GIVEN INFORMATION:
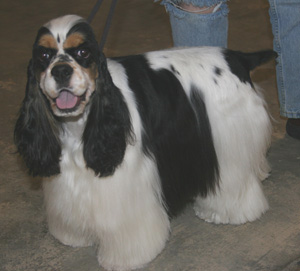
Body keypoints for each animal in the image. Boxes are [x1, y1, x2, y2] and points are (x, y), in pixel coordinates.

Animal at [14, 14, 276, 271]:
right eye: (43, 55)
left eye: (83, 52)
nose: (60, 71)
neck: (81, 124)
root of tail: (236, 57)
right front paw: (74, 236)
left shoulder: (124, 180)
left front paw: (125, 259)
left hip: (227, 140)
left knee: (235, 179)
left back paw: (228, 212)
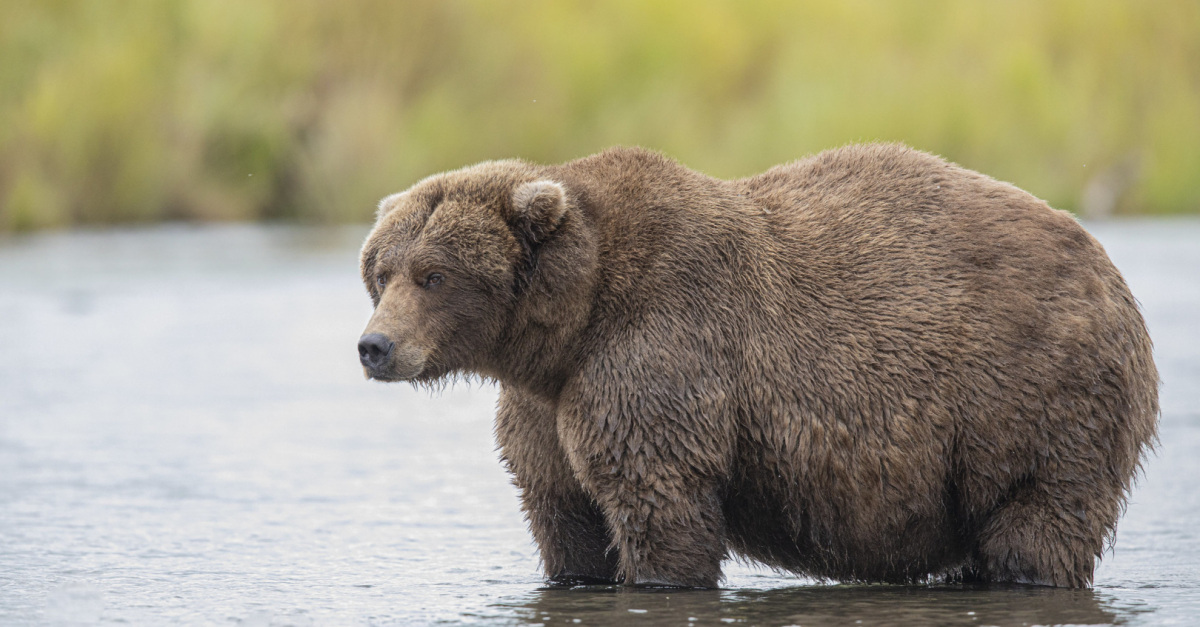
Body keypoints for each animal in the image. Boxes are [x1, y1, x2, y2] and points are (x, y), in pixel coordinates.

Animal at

==

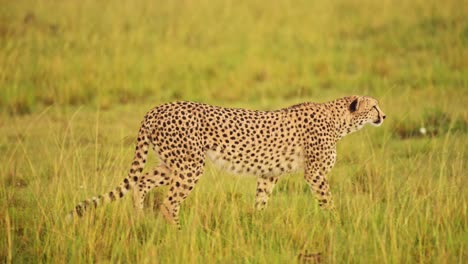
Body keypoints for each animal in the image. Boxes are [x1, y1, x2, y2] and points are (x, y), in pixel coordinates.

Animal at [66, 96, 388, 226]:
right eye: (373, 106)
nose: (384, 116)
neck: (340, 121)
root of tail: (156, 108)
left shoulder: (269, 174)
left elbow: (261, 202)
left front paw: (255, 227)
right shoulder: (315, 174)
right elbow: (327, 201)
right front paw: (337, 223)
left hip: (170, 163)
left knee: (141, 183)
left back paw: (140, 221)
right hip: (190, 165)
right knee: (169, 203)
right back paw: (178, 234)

...

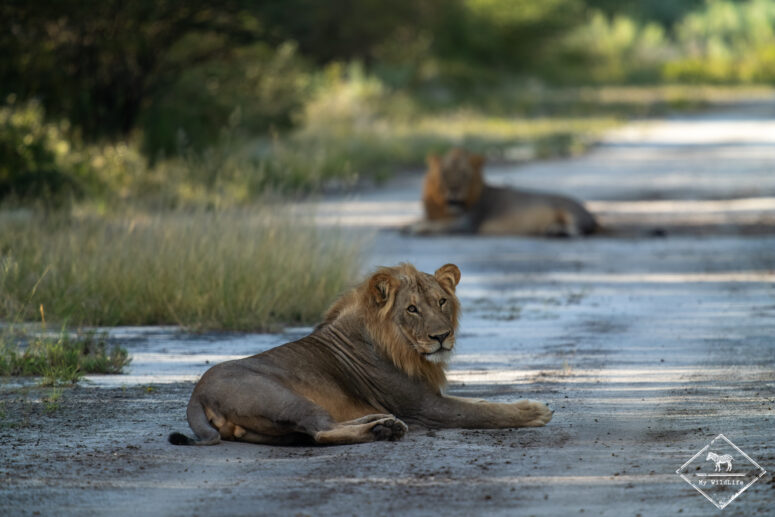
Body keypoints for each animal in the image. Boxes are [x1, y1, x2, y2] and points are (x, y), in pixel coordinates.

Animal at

WORK TO BE COMPLETED: Which lines in the listing hold the word "back"? Copy them out.

FINAL ANSWER:
left back paw: (228, 212)
left back paw: (140, 221)
right back paw: (178, 234)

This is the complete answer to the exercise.